The criticism of GCC (and GDB, GAS and the whole GNU toolchain) in that article seems entirely fair, and Chris didn't even comment on the front ends or the development aspects.

The Design of LLVM (Dr. Dobb's)

Posted May 31, 2012 14:45 UTC (Thu) by daglwn (subscriber, #65432) [Link]

> So what are LLVM's vices?

I hesitate to respond because I don't want to seem like I'm dumping on LLVM. I use it every single day at work and it's a lovely thing. The community is great and the advancement is quick.

That said, here are a few things I would improve:

- Getting code merged upstream is pert near impossible. It takes forever to get code reviewed, patches are dropped all the time, etc. Many people have noted this but there doesn't seem to be a willingness to change processes to address it.

- Cathedral model of development. This is a matter of taste but I think people generally prefer the bazaar model.

- The class interfaces are WAY too extensive. Designers tend to throw everything and the kitchen sink into classes. Most of the interfaces should be freestanding functions. That would simplify the API.

- There are still scaling issues. This has been improved over the years but LLVM can still fall to its knees on very large codes.

- Refusal to use common libraries. There's a lot of NIH and reinventing of the wheel. LLVM has entire headers devoted to reproducing stuff available in Boost and the standard library. I'm not sure why that's so other than an overinflated fear of templates. There's a whole regular expression engine in there.

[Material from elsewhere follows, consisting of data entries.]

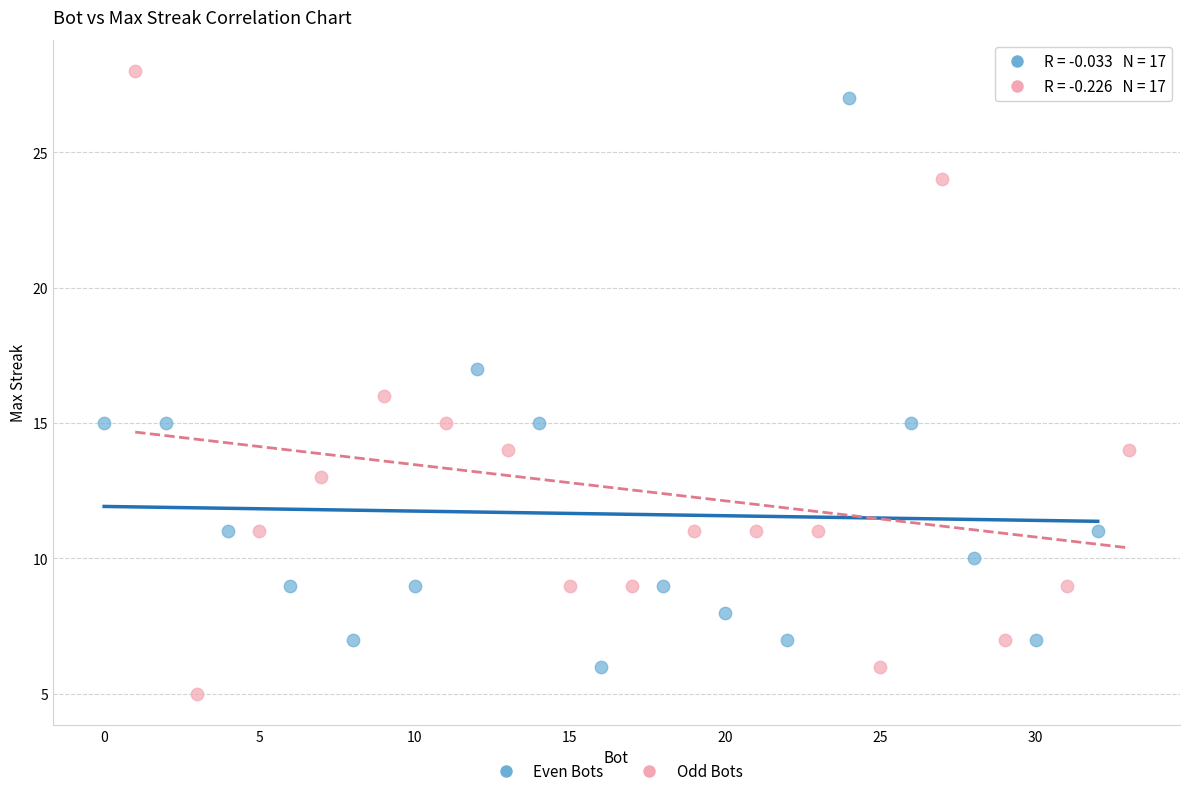

Which series has the widest spread of Y values?

Odd Bots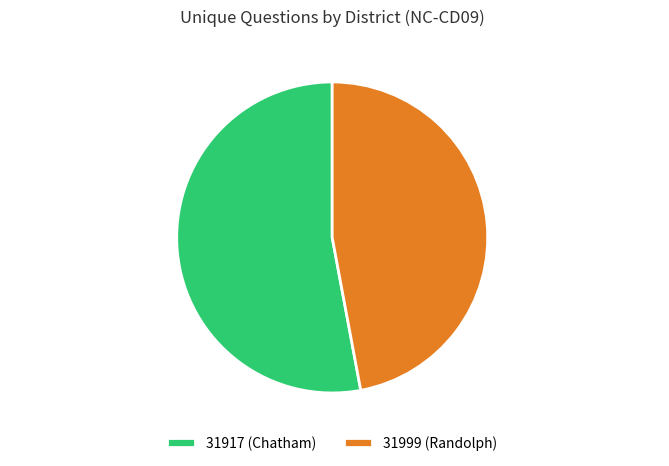

Does 31917 (Chatham) represent more than half of the total?

Yes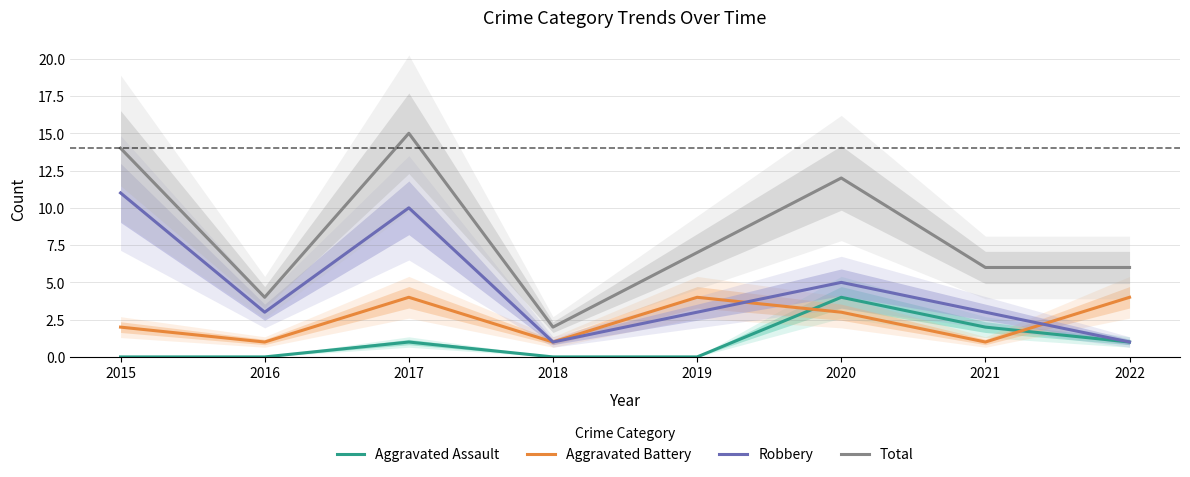

What value does the Aggravated Assault series have at 2022?

1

- Bare pointers. With today's C++ this just shouldn't happen.

The Design of LLVM (Dr. Dobb's)

Posted May 31, 2012 17:48 UTC (Thu) by hharrison (subscriber, #39162) [Link]

>- Getting code merged upstream is pert near impossible. It takes forever to get code reviewed, patches are dropped all the time, etc. Many people have noted this but there doesn't seem to be a willingness to change processes to address it.
>
>- Cathedral model of development. This is a matter of taste but I think people generally prefer the bazaar model.

Refusal to use anything but SVN...not sure if that's cause or effect in this case.